Surely the BlackBerry 10 can be one of them, provided you ensure it's designed right and works well.
Learn from Apple. One reason why RIM lost share and momentum is that your predecessors, Balsillie and Mike Lazaridis, were blindsided by the iPhone, which was what Harvard business professor Clayton Christensen terms a disruptive technology.
Then the two former co-CEOs responded clumsily with the PlayBook, RIM's tablet response to the iPad.
Now learn from Apple Inc. (Nasdaq: AAPL), which lacks the enterprise presence RIM already owns, and make sure new products are terrific. And make sure there are no service glitches that aren't acknowledged immediately, as happened with last October's email and messaging outage.
Leverage RIM's patents. You were part of management last year when RIM paid as much as $700 million as part of its share of the $4.5 billion required to buy the patent portfolio of defunct Nortel Networks. RIM worked with Apple, as well as other technology leaders like EMC Corp. (NYSE: EMC) and Sony Corp. (NYSE: SNE) as part of that syndicate.
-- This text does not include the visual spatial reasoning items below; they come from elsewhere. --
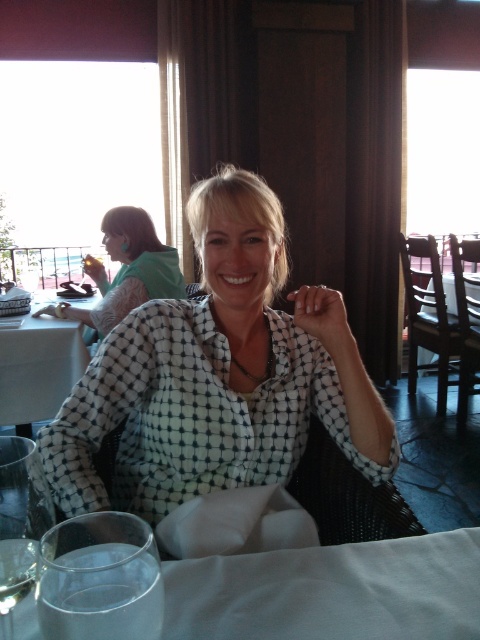
Which is more to the left, white checkered shirt at center or matte black phone at lower left?

From the viewer's perspective, matte black phone at lower left appears more on the left side.

Who is higher up, white checkered shirt at center or matte black phone at lower left?

matte black phone at lower left is higher up.

Find the location of a particular element. Image resolution: width=480 pixels, height=640 pixels. white checkered shirt at center is located at coordinates (218, 376).

The height and width of the screenshot is (640, 480). In order to click on white checkered shirt at center in this screenshot , I will do `click(218, 376)`.

Can you confirm if transparent glass at lower left is taller than matte green plate at upper left?

Correct, transparent glass at lower left is much taller as matte green plate at upper left.

Who is more forward, [117,621] or [99,264]?

Point [117,621]

Does point (63, 634) come behind point (86, 264)?

No.

Locate an element on the screen. The image size is (480, 640). transparent glass at lower left is located at coordinates (99, 579).

Between point (22, 477) and point (99, 264), which one is positioned behind?

Point (99, 264)

Is point (0, 566) positioned in front of point (92, 266)?

Yes, point (0, 566) is closer to viewer.

This screenshot has width=480, height=640. What are the coordinates of `clear glass wine glass at lower left` in the screenshot? It's located at (20, 522).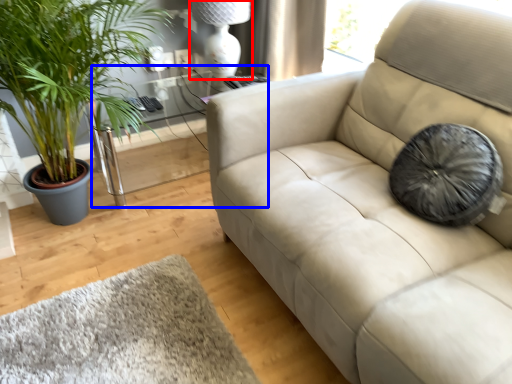
Question: Which object appears closest to the camera in this image, lamp (highlighted by a red box) or table (highlighted by a blue box)?

Choices:
 (A) lamp
 (B) table

Answer: (B)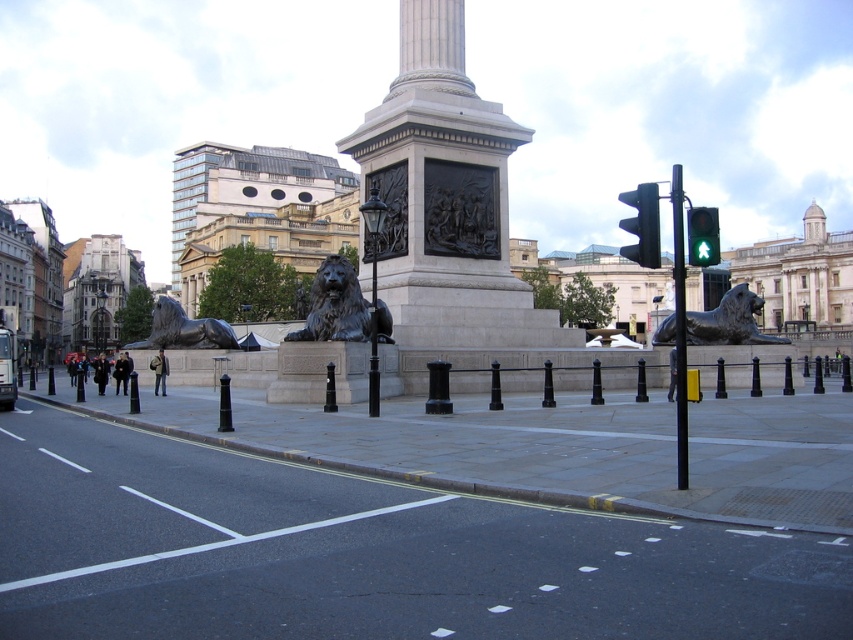
You are a city planner assessing the safety of the pedestrian crossing near the monument. The bronze lion at left and the black polished stone post at center are both located near the crossing. Which object is more likely to obstruct the view of pedestrians looking towards the traffic light on the right?

The bronze lion at left is taller than the black polished stone post at center, so it is more likely to obstruct the view of pedestrians looking towards the traffic light on the right.

You are a pedestrian standing at the crosswalk in front of the monument. You want to cross the road to the traffic light on the right. Which direction should you walk to avoid the shiny silver lion at right?

The shiny silver lion at right is located at point (729, 321). To avoid it, you should walk towards the traffic light on the right while staying to the left side of the crosswalk to bypass the lion positioned on the right side.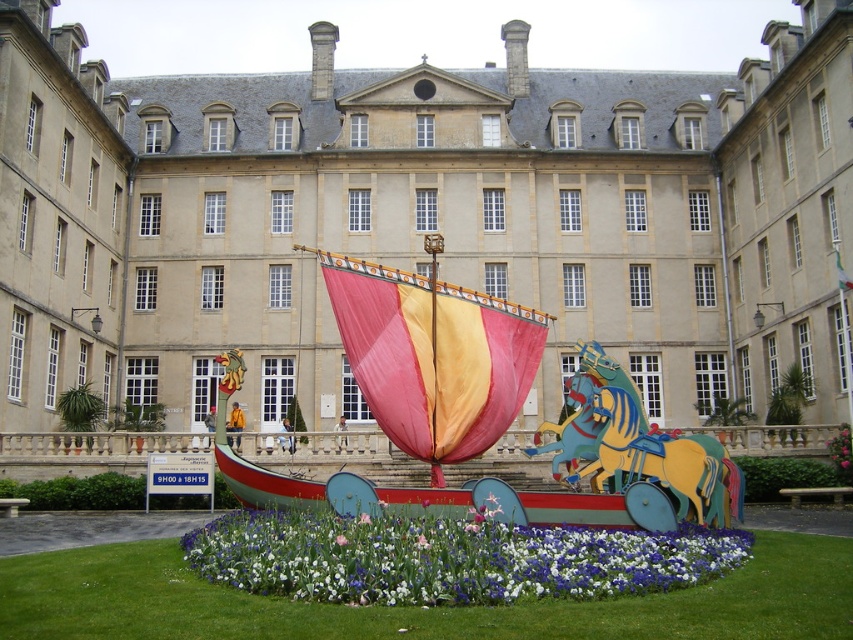
You are an artist who wants to paint the sculpture in the courtyard. You notice two flowers on the sculpture. Which flower is placed higher up on the sculpture? The options are the purple fabric flower at center and the pink fabric flower at center.

The purple fabric flower at center is positioned over the pink fabric flower at center, so it is higher up.

You are standing in the courtyard looking at the sculpture. There are two points marked on the sculpture. The first point is at coordinates point (699, 572) and the second is at point (337, 538). Which point is closer to your viewpoint?

Point (699, 572) is closer to the camera than point (337, 538), so the first point is closer to your viewpoint.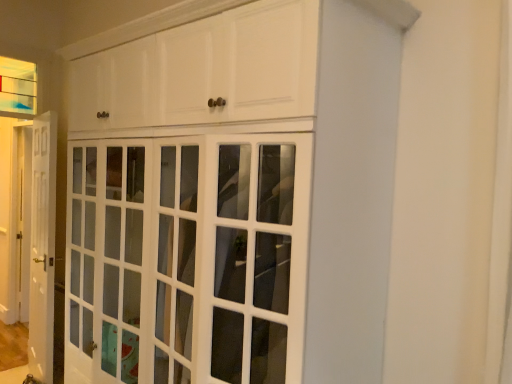
The image size is (512, 384). In order to click on white glossy door at left in this screenshot , I will do `click(42, 246)`.

What do you see at coordinates (234, 197) in the screenshot? I see `white glossy cabinet at center` at bounding box center [234, 197].

Find the location of a particular element. The height and width of the screenshot is (384, 512). clear glass window at upper left is located at coordinates (18, 86).

Based on the photo, are white glossy door at left and white glossy cabinet at center far apart?

That's right, there is a large distance between white glossy door at left and white glossy cabinet at center.

From the image's perspective, is white glossy door at left above or below white glossy cabinet at center?

white glossy door at left is below white glossy cabinet at center.

Looking at this image, how different are the orientations of white glossy door at left and white glossy cabinet at center in degrees?

They differ by 13.5 degrees in their facing directions.

Looking at this image, considering the sizes of objects white glossy door at left and white glossy cabinet at center in the image provided, who is taller, white glossy door at left or white glossy cabinet at center?

With more height is white glossy door at left.

From a real-world perspective, is white glossy cabinet at center physically above white glossy door at left?

Yes, from a real-world perspective, white glossy cabinet at center is above white glossy door at left.

From the picture: Is white glossy cabinet at center turned away from white glossy door at left?

No, white glossy cabinet at center is not facing the opposite direction of white glossy door at left.

Is white glossy cabinet at center behind white glossy door at left?

No, white glossy cabinet at center is closer to the camera.

From their relative heights in the image, would you say white glossy door at left is taller or shorter than clear glass window at upper left?

Considering their sizes, white glossy door at left has more height than clear glass window at upper left.

Could you tell me if white glossy door at left is facing clear glass window at upper left?

No, white glossy door at left is not oriented towards clear glass window at upper left.

Between white glossy door at left and clear glass window at upper left, which one appears on the right side from the viewer's perspective?

white glossy door at left is more to the right.

At what (x,y) coordinates should I click in order to perform the action: click on window behind the white glossy door at left. Please return your answer as a coordinate pair (x, y). Image resolution: width=512 pixels, height=384 pixels. Looking at the image, I should click on (18, 86).

Which is behind, white glossy cabinet at center or clear glass window at upper left?

clear glass window at upper left is further from the camera.

Is white glossy cabinet at center aimed at clear glass window at upper left?

No, white glossy cabinet at center does not turn towards clear glass window at upper left.

Does point (378, 301) come in front of point (15, 98)?

Yes, it is.

Considering the sizes of objects white glossy cabinet at center and clear glass window at upper left in the image provided, who is taller, white glossy cabinet at center or clear glass window at upper left?

Standing taller between the two is white glossy cabinet at center.

Image resolution: width=512 pixels, height=384 pixels. I want to click on cupboard lying in front of the clear glass window at upper left, so click(234, 197).

Measure the distance from clear glass window at upper left to white glossy cabinet at center.

7.78 feet.

How different are the orientations of clear glass window at upper left and white glossy cabinet at center in degrees?

clear glass window at upper left and white glossy cabinet at center are facing 89.1 degrees away from each other.

Can you confirm if clear glass window at upper left is thinner than white glossy cabinet at center?

Correct, the width of clear glass window at upper left is less than that of white glossy cabinet at center.

Does clear glass window at upper left contain white glossy door at left?

No, white glossy door at left is located outside of clear glass window at upper left.

From a real-world perspective, is clear glass window at upper left beneath white glossy door at left?

Actually, clear glass window at upper left is physically above white glossy door at left in the real world.

How different are the orientations of clear glass window at upper left and white glossy door at left in degrees?

The angle between the facing direction of clear glass window at upper left and the facing direction of white glossy door at left is 103 degrees.

Does clear glass window at upper left turn towards white glossy door at left?

No, clear glass window at upper left is not facing towards white glossy door at left.

The image size is (512, 384). I want to click on door that appears below the white glossy cabinet at center (from a real-world perspective), so (x=42, y=246).

You are a GUI agent. You are given a task and a screenshot of the screen. Output one action in this format:
    pyautogui.click(x=<x>, y=<y>)
    Task: Click on the door behind the white glossy cabinet at center
    The height and width of the screenshot is (384, 512).
    Given the screenshot: What is the action you would take?
    pyautogui.click(x=42, y=246)

Considering their positions, is white glossy door at left positioned closer to clear glass window at upper left than white glossy cabinet at center?

white glossy door at left lies closer to clear glass window at upper left than the other object.

Estimate the real-world distances between objects in this image. Which object is closer to white glossy cabinet at center, clear glass window at upper left or white glossy door at left?

The object closer to white glossy cabinet at center is white glossy door at left.

Which object lies further to the anchor point white glossy cabinet at center, white glossy door at left or clear glass window at upper left?

clear glass window at upper left is positioned further to the anchor white glossy cabinet at center.

Estimate the real-world distances between objects in this image. Which object is further from white glossy door at left, clear glass window at upper left or white glossy cabinet at center?

The object further to white glossy door at left is white glossy cabinet at center.

Based on their spatial positions, is white glossy cabinet at center or white glossy door at left closer to clear glass window at upper left?

Based on the image, white glossy door at left appears to be nearer to clear glass window at upper left.

Which object lies further to the anchor point white glossy door at left, white glossy cabinet at center or clear glass window at upper left?

The object further to white glossy door at left is white glossy cabinet at center.

Image resolution: width=512 pixels, height=384 pixels. What are the coordinates of `door between white glossy cabinet at center and clear glass window at upper left from front to back` in the screenshot? It's located at (42, 246).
Now use them, as well as the thousands of others in the bank, for sale or licensing, as you indicated you might. The market for patents is booming, said Paul Ryan, CEO of Acacia Research Corp. (Nasdaq: ACTG), who was involved in the Nortel Networks auction.
There's a huge number of companies coming to us right now to see the value of their patents, Ryan said, without specifically mentioning RIM.
Sale and licensing of patents, which was banned by previous management, might be a good way to go.
Use RIM's cash. The company now has cash and investments exceeding $2.1 billion, which rose $610 million in one quarter alone. That's money to be used for research and development and to deal with marketing.
Imagine if the cash were dwindling. You also could make some small acquisitions, such as the Paratek deal that brought in some radio-frequency (RF) capabilities.
Listen to dissidents. There are several, such as Jaguar Financial Corp.'s Victor Alboini, a dedicated BlackBerry user who sees value in the company, as well as Leon Cooperman of Omega Advisors. Both have become significant RIM shareholders. If you haven't met the men already, call them.